Sophie Calle. Blind.

Arles: Actes Sud, 2011. — 107 pp.

This album was made by the French artist Sophie Calle in collaboration with a large group of blind people she worked with over several decades. The project— exploring the way people blind from birth experience beauty—dates back to 1986.  The first section of the book features photographs of all contributors to the project and their words are published in English and Braille–complete with illustrations. Participants speak of the beauty of nature and the beauty of colors, and touch on physical beauty and sexuality. While many find beauty in the human body, one female participant comments on the beauty of a particular sculpture by Rodin that she has explored through a tactile model. The section ends with a harsh quote from one of the male contributors “Beauty – I’ve buried beauty. I don’t need beauty; I don’t need images in my brain. Since I cannot appreciate beauty, I have always run away from it.”  

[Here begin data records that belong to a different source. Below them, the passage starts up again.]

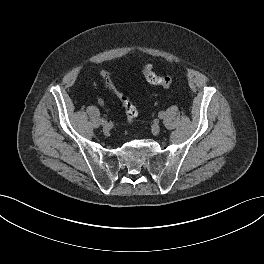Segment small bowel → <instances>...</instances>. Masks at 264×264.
<instances>
[{
  "label": "small bowel",
  "mask_w": 264,
  "mask_h": 264,
  "mask_svg": "<svg viewBox=\"0 0 264 264\" xmlns=\"http://www.w3.org/2000/svg\"><path fill=\"white\" fill-rule=\"evenodd\" d=\"M98 103H99L100 105H104V101H103L102 99H99V100H98Z\"/></svg>",
  "instance_id": "c3829d8e"
}]
</instances>
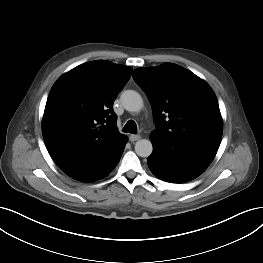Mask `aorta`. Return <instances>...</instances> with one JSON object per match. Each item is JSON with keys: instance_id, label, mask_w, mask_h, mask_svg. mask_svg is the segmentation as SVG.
Listing matches in <instances>:
<instances>
[{"instance_id": "obj_1", "label": "aorta", "mask_w": 263, "mask_h": 263, "mask_svg": "<svg viewBox=\"0 0 263 263\" xmlns=\"http://www.w3.org/2000/svg\"><path fill=\"white\" fill-rule=\"evenodd\" d=\"M123 107L129 112H138L143 107L141 95L134 90H126L121 94ZM153 146L150 140L141 139L135 144V152L140 157H149L152 154Z\"/></svg>"}]
</instances>
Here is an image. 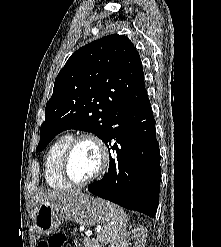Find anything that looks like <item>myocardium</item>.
<instances>
[{"instance_id":"myocardium-1","label":"myocardium","mask_w":221,"mask_h":247,"mask_svg":"<svg viewBox=\"0 0 221 247\" xmlns=\"http://www.w3.org/2000/svg\"><path fill=\"white\" fill-rule=\"evenodd\" d=\"M83 141H89L97 147L100 156V164L97 171L91 177L84 181H75L69 173V161L75 147ZM110 159V152L106 143L92 132H83L73 137L68 144L61 160V175L70 185L85 186L100 179L106 173L110 165Z\"/></svg>"}]
</instances>
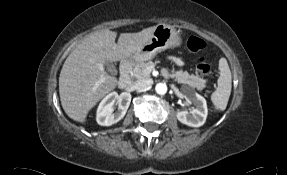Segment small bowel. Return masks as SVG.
Here are the masks:
<instances>
[{
	"label": "small bowel",
	"mask_w": 287,
	"mask_h": 175,
	"mask_svg": "<svg viewBox=\"0 0 287 175\" xmlns=\"http://www.w3.org/2000/svg\"><path fill=\"white\" fill-rule=\"evenodd\" d=\"M173 60L174 63H176L177 65H182L183 61L182 59L178 58V57H172L171 58Z\"/></svg>",
	"instance_id": "1"
}]
</instances>
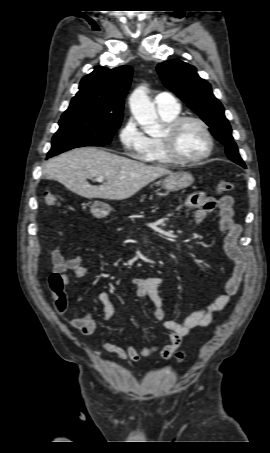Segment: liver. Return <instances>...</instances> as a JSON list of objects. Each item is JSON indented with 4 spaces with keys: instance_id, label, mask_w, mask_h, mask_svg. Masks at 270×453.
I'll use <instances>...</instances> for the list:
<instances>
[{
    "instance_id": "6515ba94",
    "label": "liver",
    "mask_w": 270,
    "mask_h": 453,
    "mask_svg": "<svg viewBox=\"0 0 270 453\" xmlns=\"http://www.w3.org/2000/svg\"><path fill=\"white\" fill-rule=\"evenodd\" d=\"M43 172L79 196L108 200L127 199L157 178L171 173L164 166L147 165L95 147L62 153L50 159ZM93 177H103L106 181L92 186L87 179Z\"/></svg>"
}]
</instances>
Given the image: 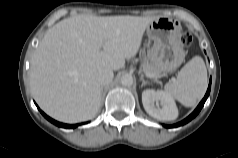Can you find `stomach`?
I'll return each instance as SVG.
<instances>
[{"mask_svg": "<svg viewBox=\"0 0 238 158\" xmlns=\"http://www.w3.org/2000/svg\"><path fill=\"white\" fill-rule=\"evenodd\" d=\"M146 32L153 40L147 55L150 64L155 66L159 75L176 70L185 57L176 22L170 18H157L147 26Z\"/></svg>", "mask_w": 238, "mask_h": 158, "instance_id": "0dacf381", "label": "stomach"}]
</instances>
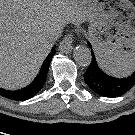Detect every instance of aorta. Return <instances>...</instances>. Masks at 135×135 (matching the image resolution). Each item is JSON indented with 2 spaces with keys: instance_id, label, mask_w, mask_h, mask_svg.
Instances as JSON below:
<instances>
[{
  "instance_id": "1",
  "label": "aorta",
  "mask_w": 135,
  "mask_h": 135,
  "mask_svg": "<svg viewBox=\"0 0 135 135\" xmlns=\"http://www.w3.org/2000/svg\"><path fill=\"white\" fill-rule=\"evenodd\" d=\"M73 57L80 66H88L92 60L90 49L83 45L75 47Z\"/></svg>"
}]
</instances>
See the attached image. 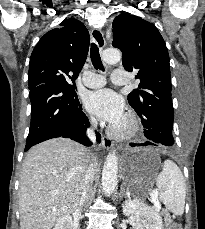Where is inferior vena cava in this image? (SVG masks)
<instances>
[{"mask_svg":"<svg viewBox=\"0 0 205 229\" xmlns=\"http://www.w3.org/2000/svg\"><path fill=\"white\" fill-rule=\"evenodd\" d=\"M91 124L92 126L95 128L97 125V121L95 118H91ZM87 137L89 138V140L93 143H95L96 141V135L94 133V130L92 128H88L87 129ZM94 180V172L92 169L91 164L88 165L87 170H86V174L84 177V183L82 186V192H81V198H80V203L79 206L80 208L84 205L85 200L87 198V189L89 184Z\"/></svg>","mask_w":205,"mask_h":229,"instance_id":"602c4592","label":"inferior vena cava"}]
</instances>
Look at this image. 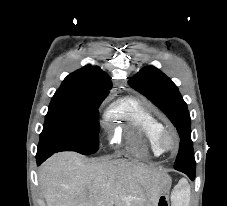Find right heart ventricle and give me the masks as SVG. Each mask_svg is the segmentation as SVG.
Masks as SVG:
<instances>
[{"label": "right heart ventricle", "instance_id": "1", "mask_svg": "<svg viewBox=\"0 0 227 206\" xmlns=\"http://www.w3.org/2000/svg\"><path fill=\"white\" fill-rule=\"evenodd\" d=\"M105 118L125 121L154 156L161 155L156 139L164 126L153 111L139 99L126 97L116 101L107 110Z\"/></svg>", "mask_w": 227, "mask_h": 206}]
</instances>
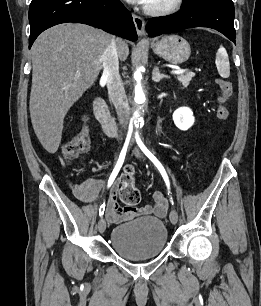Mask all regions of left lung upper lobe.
<instances>
[{
    "instance_id": "obj_1",
    "label": "left lung upper lobe",
    "mask_w": 261,
    "mask_h": 306,
    "mask_svg": "<svg viewBox=\"0 0 261 306\" xmlns=\"http://www.w3.org/2000/svg\"><path fill=\"white\" fill-rule=\"evenodd\" d=\"M196 1H199V0H183V5H189V4L194 3Z\"/></svg>"
}]
</instances>
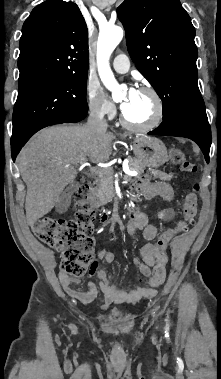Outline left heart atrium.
<instances>
[{"label":"left heart atrium","instance_id":"1","mask_svg":"<svg viewBox=\"0 0 221 379\" xmlns=\"http://www.w3.org/2000/svg\"><path fill=\"white\" fill-rule=\"evenodd\" d=\"M138 91L134 88H130L127 95H126V98L124 101H122L121 103V108L122 110H126L129 105L131 104V102L136 98V96L138 95Z\"/></svg>","mask_w":221,"mask_h":379}]
</instances>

The second section is devoted to the second part of the project, entitled Blind Color, which the artist started in 1991. For this part, Sophie Calle asked blind people what they saw and compared their answers with quotes on monochrome paintings from Malevich, Manzoni, Rauschenberg, and Richter. The third and final section of the book sums up Calle’s 2010 project The Last Image. “I went to Istanbul. I spoke to blind people, most of whom had lost their sight suddenly”, the artist recalls. “I asked them to describe the last thing they saw.” This is also the most dramatic part of the book as most of the memories are of traumatic experiences.

Providing an insight into how blind people experience the world for those of us who can see, the book is also a unique artist’s research project exploring how the imagined can turn into images. Each section documents Calle’s attempts to convey to the viewer the images and visual experiences of the blind. Together they create a kind of anthology on collaborations between an artist and blind people. A.T.